Francisco Javier Varela a saisi cette ouverture pour amorcer une réflexion sur l’inscription corporelle de l’esprit à partir des traditions indiennes et bouddhistes. Depuis 1987, les rencontres « Mind and Life » se multiplient et les scientifiques sortent de leur réserve pour aller à la rencontre des sciences traditionnelles. Le philosophe Charles Taylor de l’Université McGill a été l’un des plus enthousiastes à ce propos. En 1988, l’homme d’affaires Adam Engle crée le Mind and Life Institute afin de poursuivre un dialogue déjà noué avec des philosophes et scientifiques [1]. Les résultats semblent abonder en direction de la neurophénoménologie et du structuralisme biogénétique, présentés dès 1974 par Charles D. Laughlin et Eugene d’Aquili.
La présente contribution propose une brève synthèse de ces échanges, une présentation des problématiques communes au(x) bouddhisme(s) et à l’étude de la cognition, et une explication sur la manière dont la neurophénoménologie s’articule à une neurosémiotique qui prend en compte tous les phénomènes de cognition nécessaires à l’élaboration du sens : de la mimesis à la semiosis.
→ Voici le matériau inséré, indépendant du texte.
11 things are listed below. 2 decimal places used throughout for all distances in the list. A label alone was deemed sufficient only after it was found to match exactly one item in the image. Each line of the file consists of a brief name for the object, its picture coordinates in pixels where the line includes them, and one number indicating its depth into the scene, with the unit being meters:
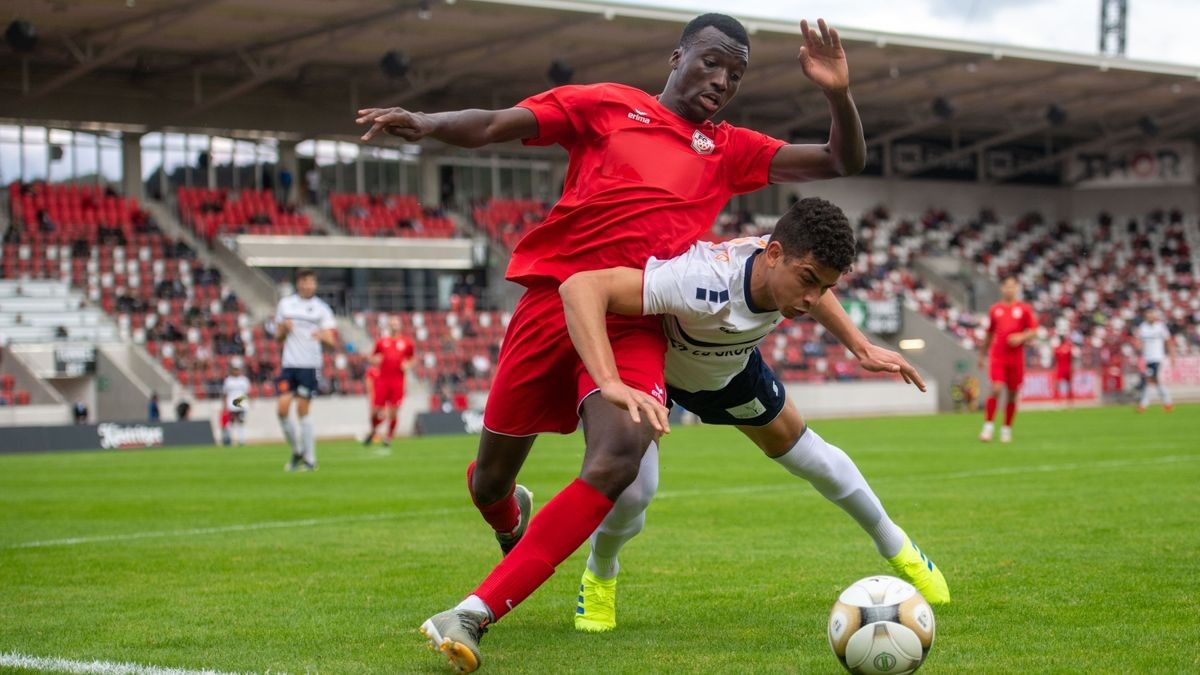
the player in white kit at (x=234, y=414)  28.38
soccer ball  4.34
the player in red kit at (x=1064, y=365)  34.41
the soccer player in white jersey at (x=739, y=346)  4.69
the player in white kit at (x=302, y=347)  16.17
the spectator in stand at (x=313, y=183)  41.16
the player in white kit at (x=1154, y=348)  30.14
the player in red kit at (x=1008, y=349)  19.06
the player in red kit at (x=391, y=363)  22.77
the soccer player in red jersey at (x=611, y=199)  4.80
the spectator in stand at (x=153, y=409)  29.52
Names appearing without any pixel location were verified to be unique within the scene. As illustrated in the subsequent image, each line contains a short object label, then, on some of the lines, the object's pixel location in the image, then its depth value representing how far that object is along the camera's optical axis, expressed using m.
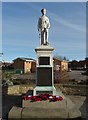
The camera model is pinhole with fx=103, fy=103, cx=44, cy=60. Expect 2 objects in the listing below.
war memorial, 3.58
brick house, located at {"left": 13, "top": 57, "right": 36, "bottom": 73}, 23.75
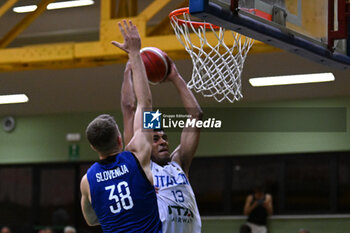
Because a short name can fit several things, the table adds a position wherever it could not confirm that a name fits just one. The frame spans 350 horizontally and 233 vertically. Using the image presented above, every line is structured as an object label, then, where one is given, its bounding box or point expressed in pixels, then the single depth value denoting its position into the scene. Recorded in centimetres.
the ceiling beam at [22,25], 1481
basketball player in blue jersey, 609
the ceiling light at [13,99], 2024
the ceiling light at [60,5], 1723
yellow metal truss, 1403
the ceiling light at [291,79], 1750
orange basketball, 778
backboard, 759
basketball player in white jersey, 720
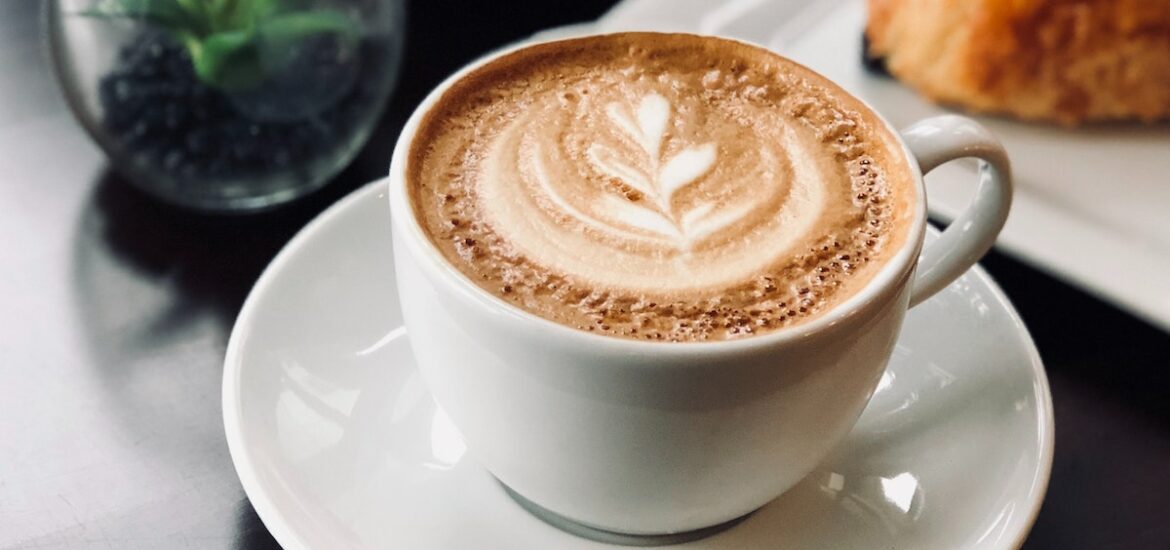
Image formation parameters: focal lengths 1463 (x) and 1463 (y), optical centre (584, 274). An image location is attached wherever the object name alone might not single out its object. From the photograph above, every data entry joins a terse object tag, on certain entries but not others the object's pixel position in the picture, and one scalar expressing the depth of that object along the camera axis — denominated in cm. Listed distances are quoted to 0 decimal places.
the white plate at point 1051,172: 35
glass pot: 35
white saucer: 26
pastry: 40
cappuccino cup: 24
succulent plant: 34
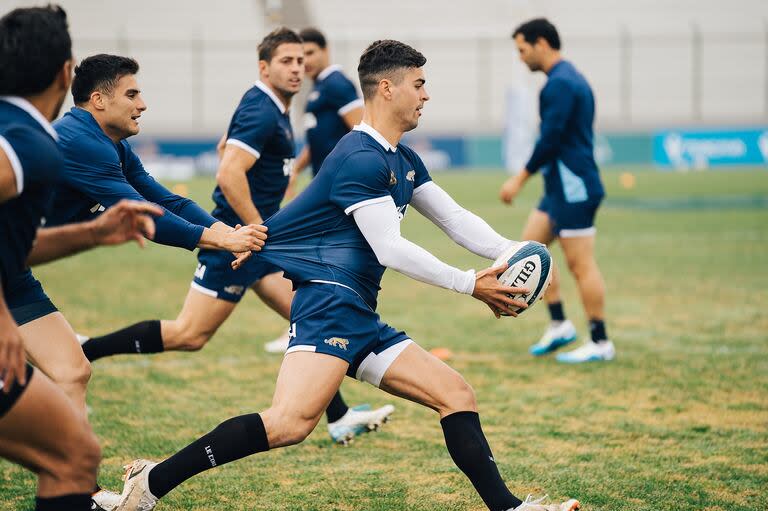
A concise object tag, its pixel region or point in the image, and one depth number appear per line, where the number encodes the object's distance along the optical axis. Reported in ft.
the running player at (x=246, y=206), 42.50
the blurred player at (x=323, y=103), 58.54
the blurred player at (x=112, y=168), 32.19
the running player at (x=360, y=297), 29.22
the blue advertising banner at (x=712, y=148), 218.38
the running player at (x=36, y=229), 22.30
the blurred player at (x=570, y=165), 55.52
La neurosémiotique qui s’en dégage envisage un rapport fonctionnel entre la représentation qui découle du rapprochement Sa/Sé et l’émergence d’un état de conscience. Autrement dit, la manière de penser le réel déterminerait la façon de le vivre. Cela entraîne le paradoxe qui consiste à penser la fiction comme précédant la réalité, et donc à envisager l’influence de la culture sur la nature sous la forme d’une contagion d’idées. Dès lors, il devient tentant d’expliquer les oeuvres d’art d’un point de vue physiologique avec la neuro-art-histoire (Onians, 2007).
Ces résultats dérivent des expériences auxquelles les moines bouddhistes acceptent de participer. Les méditations et les contemplations dans lesquelles ils se plongent permettent aux neurologues de déterminer des zones d’activité du cerveau en éveil, notamment la sécrétion par hypophyse (petites glandes cérébrales) d’endomorphines, provoquant alors des sensations de plaisir. Ces mêmes réactions électrochimiques se retrouvent chez certains grands lecteurs, sportifs et mélomanes. Une autre interprétation de ces observations conduit à repenser la pertinence de la distinction entre le rêve et la réalité : si la fiction peut provoquer des hallucinations qui sont vécues comme authentiques, de quelle manière l’état de veille ne pourrait-il pas être dépassé par un réveil lors d’un état supérieur de la conscience ?
Comme nous le voyons, la prise en compte des phénomènes mystiques par la science remet en question la dichotomie entre fiction et science et ouvre une brèche, certes dangereuse, mais séduisante en direction de la science-fiction. Ce dilemme ne s’offre qu’à l’esprit occidental qui se heurte à une configuration culturelle différente.